Die Frequenzen des neuen 5G-Netzes haben eher eine niedrige Reichweite und eine höhere Frequenz als die aktuellen. Was heißt das für den menschlichen Körper?

Grundsätzlich gilt: Je höher die Frequenz, desto mehr Strahlung wird an der Körperoberfläche absorbiert und desto weniger dringt in den Körper ein.

Ist das weniger problematisch?

Nicht unbedingt. In Deutschland liegen die neuen Frequenzen ja um die 3 Gigahertz. Die sind unserem jetzigen Mobilfunkstandard sehr ähnlich. Anders wird es, wenn man in den Bereich 30 bis 100 Gigahertz geht. Das ist möglich und auch in anderen Ländern schon in der Diskussion. Dann sollte man sich die Studien daraufhin noch mal neu anschauen.

Illustration: Linda Wölfel

Wäre es dann besser zu sagen: Vorsorgeprinzip, wir nehmen diese Frequenzen nicht?

Es gibt ja Grenzwerte und bislang fahren wir mit denen gut.
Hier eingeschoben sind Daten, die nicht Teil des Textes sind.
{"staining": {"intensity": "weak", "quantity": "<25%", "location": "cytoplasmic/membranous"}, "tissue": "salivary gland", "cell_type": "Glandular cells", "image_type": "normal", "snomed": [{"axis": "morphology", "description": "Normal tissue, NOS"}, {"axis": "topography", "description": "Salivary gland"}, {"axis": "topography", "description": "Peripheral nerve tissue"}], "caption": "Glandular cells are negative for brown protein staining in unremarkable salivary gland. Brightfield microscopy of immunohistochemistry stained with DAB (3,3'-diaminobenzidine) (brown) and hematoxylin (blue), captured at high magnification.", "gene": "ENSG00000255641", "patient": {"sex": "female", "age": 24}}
Ich finde es wichtig, dass parallel offene Fragen erforscht werden, möglicherweise tun sich ja auch bei solchen Untersuchungen noch einmal neue Aspekte auf, denen man nachgehen muss. Aber so starke Hinweise, die es rechtfertigen würden, dass wir diese Technik erst einmal nicht einführen sollten, haben wir derzeit nicht.

Wie müsste denn eine Studie aussehen, die einen harten Beleg liefern würde?

Das Design, die Exposition und die Statistik müssten valide sein. Auch müsste eine gesundheitliche Wirkung klar identifiziert und durch mehrere Studien reproduziert werden. Idealerweise werden Hinweise aus epidemiologischen Studien durch Tierstudien bestätigt. Dann hätten wir einen harten Beleg.